Image description: Marta, Stan, Bonnie, and Abe dig up the pliable lateral roots from the mesquite trees growing in the wash of an intermittent stream. It’s a lot of work, although the ground is soft and sandy. It’s Abe’s first time gathering the mesquite roots.
Gathering Mesquite Roots
from Deborah Small’s Ethnobotany Blog
Excerpt:
“The mesquite is God’s best thought in all this desertness. It grows in the open, is thorny, stocky, close grown, and iron rooted. —Mary Austin, 1903
Abe Sanchez and I accompanied Stan and Marta Rodriquez and Bonnie from the Santa Ysabel Reservation in San Diego County to gather the roots of God’s best thought, aka the thorny, iron-rooted mesquite tree. The mesquite has extremely deep taproot systems and expansive lateral roots for survival in arid regions. Mark Dimmitt from the Arizona-Sonora Desert Museum writes that the mesquite’s root system, in fact, is the deepest documented of any tree.
Mesquite trees are phreatophytes, or plants with a deep-roots extending down into the water table. According to botanist Bruce Pavlik, the honey mesquite is the most widespread phreatophytic tree of the Sonoran Desert, as well as the most ecologically important for its multitude of resources: Food. Fuel. Shelter. Tool. Weapon. Fiber. Medicine.
The mesquite is so indispensible that for some native people such as the Akimel O’odham, or Pima, two months of their traditional calendar honor the seasonal cycle of the mesquite: Mesquite Leafing-Out Moon and Mesquite Flowers Moon. The velvet mesquite was considered the Tree of Life for the Pima. Ethnobiologist Amadeo M. Rea writes at length about the mesquite’s importance in his monumental ethnobotany of the Gila River Pima titled At the Desert’s Green Edge.
As soon as the mesquite root is harvested, it needs to be bent into an elongated U-shape to use as the frame for a cradleboard. In the photo above, Bonnie holds her U-shaped mesquite root, using peeled mesquite bark strips to hold the U in place. In Precious Cargo, California Indian Cradle Baskets and Childbirth Traditions, Brian Bibby’s history of baby baskets in Native California, he writes that examples of Kumeyaay cradles are rare in museum collections. A Mojave cradle in Precious Cargo features the U-shaped, or hairpin-shaped frame, made from mesquite roots. Another cradle by Pai Pai/Kumeyaay Margarita Castro looks very much like Bonnie’s U-shaped mesquite root frame, although mesquite is not listed as one of the materials.

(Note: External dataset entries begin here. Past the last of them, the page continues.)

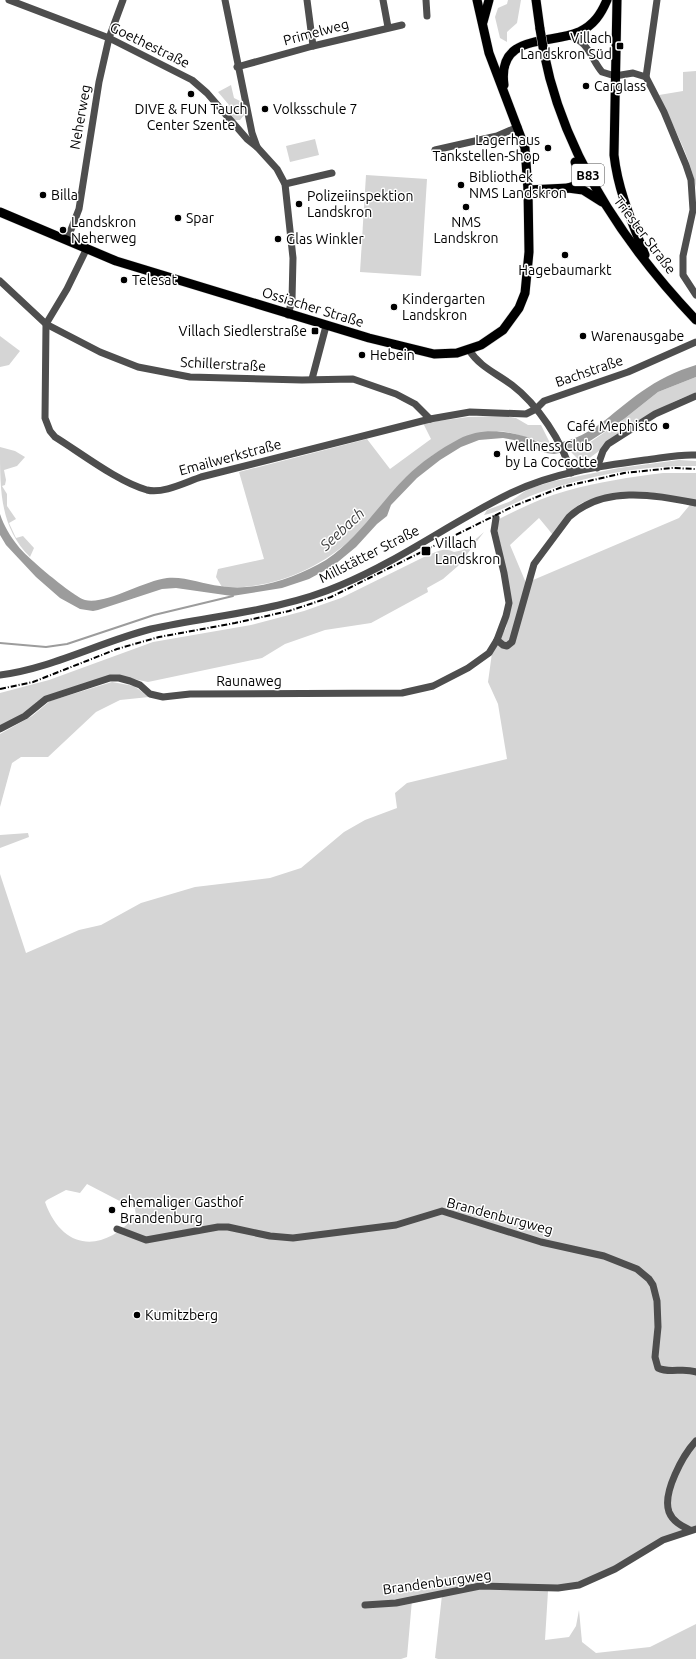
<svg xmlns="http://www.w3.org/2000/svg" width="696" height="1659" viewBox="0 0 696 1659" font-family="Ubuntu,sans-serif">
<rect width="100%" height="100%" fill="#fff"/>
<!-- green -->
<g fill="#d5d5d5" fill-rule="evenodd">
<polygon points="508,0 521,0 517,23 507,32 507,42 500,38 495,17 498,8 507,4"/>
<path d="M696 71V188C690 155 672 125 659 95L683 91V72Z"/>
<polygon points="231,85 234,98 242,102 244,115 240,120 234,120 225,109 229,105 218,92"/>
<polygon points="315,139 319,155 290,162 286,146"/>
<polygon points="366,175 427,179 421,276 360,272"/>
<polygon points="0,336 20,351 9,365 0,367"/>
<path d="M696 377V393C655 406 621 435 587 460H579L570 451 589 443 624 419 658 392Z"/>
<path d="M505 416 516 418 528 425H541L551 445C532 441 515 431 495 431 489 431 481 434 475 436 415 451 395 498 354 537 318 570 271 590 222 587L216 577 218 569 264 559 239 472 367 439 390 469 431 439 423 423 468 417Z"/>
<path d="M0 447 15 451 25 457 17 466 4 470 6 480 5 485 2 486 7 494V506L16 519 9 523 16 538 23 536 34 548 30 557C0 527 0 491 0 447Z"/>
<path d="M679 460 696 461V466C643 465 590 475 541 492 525 497 498 513 484 515L487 510 511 501 528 489 554 481 619 468Z"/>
<path d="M663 473H696V1530L676 1536 582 1583 548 1591 545 1640 569 1637 576 1626 579 1610 582 1642 596 1653 650 1647 696 1624V1659H438L435 1658 442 1595 412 1600 407 1657 401 1659H0V874L26 953 79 930 101 925 141 903 195 887 270 878 301 868 344 832 365 820 397 808 395 793 407 783 507 759 498 704 488 682 492 653 506 628 511 600 497 527 499 519C521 508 543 497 566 491 597 482 631 477 663 473ZM648 492 694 500 679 518 526 583 510 545 539 518 553 535C561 525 569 511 580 504 594 496 630 494 648 492ZM87 1184 135 1209 136 1215C104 1253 63 1252 45 1202L47 1200 66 1190 80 1193Z"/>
<path d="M484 532 458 566 443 579 427 588 428 592 371 623 325 630 285 644 262 658 148 682 119 676 61 692 0 728V693L49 680 153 642 251 625 304 611 341 598 428 555C438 551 445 547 454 552L463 550Z"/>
<polygon points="112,682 134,686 149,697 120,700 96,712 48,757 21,757 12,763 0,807 0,734 32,716 50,701"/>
<polygon points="28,833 29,837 0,848 0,835"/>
</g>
<!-- water -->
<path fill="#9c9c9c" d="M696 365V377L658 392 624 419 576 450 554 454 546 453 514 440 503 438 479 440 461 447 440 460 417 478 391 505 387 516 377 524 356 547 333 566 309 579 282 588 232 596 176 588 162 589 98 610 93 611 80 609 60 598 36 577 6 545 0 535V514C4 526 10 536 18 546 25 556 74 597 85 600 106 605 143 581 167 578 184 576 203 584 220 586 255 592 296 578 326 560 359 538 378 505 406 477 421 462 440 449 459 439 480 428 504 430 527 437 534 440 542 445 550 445 555 445 561 442 566 441 596 433 616 409 641 392 658 380 676 371 696 365Z"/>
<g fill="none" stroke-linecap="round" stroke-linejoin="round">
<!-- stream -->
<polyline stroke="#9c9c9c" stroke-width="2" points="0,643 46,647 67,644 154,615 233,596"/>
<!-- major casing -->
<g stroke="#dbdbdb" stroke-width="10">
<g id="major">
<polyline points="536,0 540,29"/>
<path d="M617 0 614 155C618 191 632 222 645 255"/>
<polyline points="483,22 489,0"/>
<path d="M544 53C564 156 624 244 696 320"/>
<path d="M504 85C497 33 549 45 579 32 594 25 601 14 607 0"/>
<polyline points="568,188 577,185 581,178 575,162"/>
<polyline points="528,190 568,188 583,190 602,202"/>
<polyline points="0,212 116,261 369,338 434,354 457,353 481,345 503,330 519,308 525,293 529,252 528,190 525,148 489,53 477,0"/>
</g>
</g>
<!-- minor -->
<g stroke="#4e4e4e" stroke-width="7">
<polyline points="9,0 109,38 192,80 207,93 247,139 257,147"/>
<polyline points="225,0 252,133 257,147 277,169 285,184 293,258 292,300 288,315"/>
<polyline points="307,0 313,46"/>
<polyline points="383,0 388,27"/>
<polyline points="426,0 427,16"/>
<path d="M569 36C588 40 591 59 602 72L615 76 633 73 646 77 664 112 686 165 691 180 693 210 683 256V275L696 295"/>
<polyline points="237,67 313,46 402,25"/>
<polyline points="646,77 657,0"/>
<polyline points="435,150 497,136 518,127"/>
<polyline points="285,184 332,173"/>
<polyline points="67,240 79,209 99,82 109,38 123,0"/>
<path d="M87 248 67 289 46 324 45 418 50 431 55 437C81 453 118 482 147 490 163 494 186 482 201 477L430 419 470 412 526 414 536 409 544 401 628 372 696 342"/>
<polyline points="0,281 46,324 100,352 138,367 190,377 302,380 353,379 396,394 415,404 430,419"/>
<path d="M469 350C480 367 496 373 512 385 537 404 563 442 571 473"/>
<polyline points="312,379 326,326"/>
<polyline points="597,468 603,451 608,444 655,414 696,396"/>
<path d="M497 640 503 645 507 646 512 642 534 564 569 517C604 485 654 495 696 503"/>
<path d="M0 675C53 668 100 642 151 629 214 615 282 611 341 585 401 560 453 521 511 493 552 473 600 466 645 460 662 458 679 454 696 455"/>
<polyline points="0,729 25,716 46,699 110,678 119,678 130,681 140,685 150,694 163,697 190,694 402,693 433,686 468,668 489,653 497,640 506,616 509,603 504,573 494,531 496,518"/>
<path d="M117 1229 146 1240 218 1227H228L270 1236 293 1238 396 1225 442 1211 541 1242 604 1256 637 1269 649 1279 653 1285 657 1301 658 1327 655 1357 658 1368C670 1374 683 1367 696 1372"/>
<path d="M690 1530C682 1526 673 1522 669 1512 662 1493 683 1455 696 1441"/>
<polyline points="365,1605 396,1603 480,1586 558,1588 579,1585 615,1569 663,1540 696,1529"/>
</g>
<!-- major -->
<use href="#major" stroke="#000" stroke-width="9"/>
<!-- rail -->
<polyline stroke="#000" stroke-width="2" stroke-dasharray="6 2 1 2" stroke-linecap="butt" points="0,689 33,682 117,649 159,637 235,623 289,611 331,597 514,506 562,487 624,473 672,468 696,469"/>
<!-- major-bridge casing -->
<g stroke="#dbdbdb" stroke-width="10" stroke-linecap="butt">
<polyline id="major-bridge" points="540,29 544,53"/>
</g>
<!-- major-bridge -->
<use href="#major-bridge" stroke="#000" stroke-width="9"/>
</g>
<!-- markers -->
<g fill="#000" stroke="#fff" stroke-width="1.5">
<rect x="616" y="42" width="8" height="8" rx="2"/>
<circle cx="586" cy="86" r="4"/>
<circle cx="191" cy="94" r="4"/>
<circle cx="265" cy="109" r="4"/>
<circle cx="548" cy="148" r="4"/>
<circle cx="461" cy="185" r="4"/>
<circle cx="43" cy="195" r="4"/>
<circle cx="299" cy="204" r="4"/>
<circle cx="466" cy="207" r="4"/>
<circle cx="178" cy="218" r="4"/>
<circle cx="63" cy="230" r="4"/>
<circle cx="278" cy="239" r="4"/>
<circle cx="565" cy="255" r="4"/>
<circle cx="124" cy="280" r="4"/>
<circle cx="394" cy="307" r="4"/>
<rect x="311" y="327" width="8" height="8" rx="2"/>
<circle cx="583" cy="336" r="4"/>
<circle cx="362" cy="355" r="4"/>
<circle cx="666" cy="426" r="4"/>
<circle cx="497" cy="454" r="4"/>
<rect x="421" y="546" width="10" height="10" rx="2"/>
<circle cx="112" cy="1210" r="4"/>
<circle cx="137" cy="1315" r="4"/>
</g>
<g text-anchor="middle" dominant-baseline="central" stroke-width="3" stroke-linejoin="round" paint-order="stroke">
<!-- shield labels -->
<rect fill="#fff" stroke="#4c4c4c" stroke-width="1" x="572" y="164" width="32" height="22" rx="3"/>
<g font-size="13" font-weight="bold" fill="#000">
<text x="588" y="175">B83</text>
</g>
<!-- street labels -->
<g font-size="14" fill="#000" stroke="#fff">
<text transform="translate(316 32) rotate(-15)">Primelweg</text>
<text transform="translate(150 45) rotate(26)">Goethestraße</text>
<text transform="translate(80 117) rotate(-80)">Neherweg</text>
<text transform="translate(645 235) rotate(53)">Triester Straße</text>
<text transform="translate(313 307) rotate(17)">Ossiacher Straße</text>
<text transform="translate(223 364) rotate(3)">Schillerstraße</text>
<text transform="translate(589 371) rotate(-19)">Bachstraße</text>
<text transform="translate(230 457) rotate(-15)">Emailwerkstraße</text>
<text transform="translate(369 554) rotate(-27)">Millstätter Straße</text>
<text x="249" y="681">Raunaweg</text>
<text transform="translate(500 1216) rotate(15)">Brandenburgweg</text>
<text transform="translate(437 1582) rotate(-8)">Brandenburgweg</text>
</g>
<!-- poi labels -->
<g font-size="14" fill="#000" stroke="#fff" text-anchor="start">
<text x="612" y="38" text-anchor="end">Villach<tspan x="612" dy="16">Landskron Süd</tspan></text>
<text x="594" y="86">Carglass</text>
<text x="191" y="109" text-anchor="middle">DIVE &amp; FUN Tauch<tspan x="191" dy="16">Center Szente</tspan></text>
<text x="273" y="109">Volksschule 7</text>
<text x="540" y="140" text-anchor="end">Lagerhaus<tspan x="540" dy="16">Tankstellen-Shop</tspan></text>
<text x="469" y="177">Bibliothek<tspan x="469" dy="16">NMS Landskron</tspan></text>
<text x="51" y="195">Billa</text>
<text x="307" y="196">Polizeiinspektion<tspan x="307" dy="16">Landskron</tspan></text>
<text x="186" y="218">Spar</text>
<text x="71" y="222">Landskron<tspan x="71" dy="16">Neherweg</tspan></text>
<text x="466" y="222" text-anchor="middle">NMS<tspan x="466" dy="16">Landskron</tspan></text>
<text x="286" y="239">Glas Winkler</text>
<text x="565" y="270" text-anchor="middle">Hagebaumarkt</text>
<text x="132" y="280">Telesat</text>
<text x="402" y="299">Kindergarten<tspan x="402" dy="16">Landskron</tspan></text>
<text x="307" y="331" text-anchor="end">Villach Siedlerstraße</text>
<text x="591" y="336">Warenausgabe</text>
<text x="370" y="355">Hebein</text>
<text x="658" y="426" text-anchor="end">Café Mephisto</text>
<text x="505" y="446">Wellness Club<tspan x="505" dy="16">by La Coccotte</tspan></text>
<text x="435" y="543">Villach<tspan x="435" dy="16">Landskron</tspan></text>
<text x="120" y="1202">ehemaliger Gasthof<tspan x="120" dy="16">Brandenburg</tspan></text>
<text x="145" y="1315">Kumitzberg</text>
</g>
<!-- water labels -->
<g font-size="15" font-style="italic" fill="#3d3d3d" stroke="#fff">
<text transform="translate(342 529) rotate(-43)">Seebach</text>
</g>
</g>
</svg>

It’s late November and the wash is dry, exceptionally dry according to Bonnie and Stan. They find that the roots of some of the mesquite trees are unusable for their cradleboards because they’re inflexible and brittle rather than supple and pliable. We walk up the wash a considerable distance to find suitable mesquite trees to harvest roots. We’ve lost Abe and Marta, and Stan and Bonnie talk about the necessity to stay in tune with the subtle and not so subtle changes in their ecosystems in order to gather native plants successfully.
After returning home, I do some research about the changes in the water table have resulted in the demise of mesquite groves in our region. Mark Jorgensen, senior ecologist with the Anza-Borrego Desert State Park, reports that the lack of water is killing several different desert plants, including the honey mesquite:
“A mesquite forest is showing what many of us consider very high levels of mortality, and some of these individual trees that are dying are hundreds of years old. Even though it has among the deepest roots of any plant in the world, going down 100 feet or more, this is a sign that the ground-water basin is declining faster than the trees can keep up with it.”
I find it difficult to contemplate the death of the “magnificent mesquite” (just ordered the book by that name by Ken Rogers through interlibrary loan), the tree of life used for edible, medicinal, material, and ceremonial purposes for centuries, a species so beautifully adapted to arid regions, seemingly so tough, so tenacious.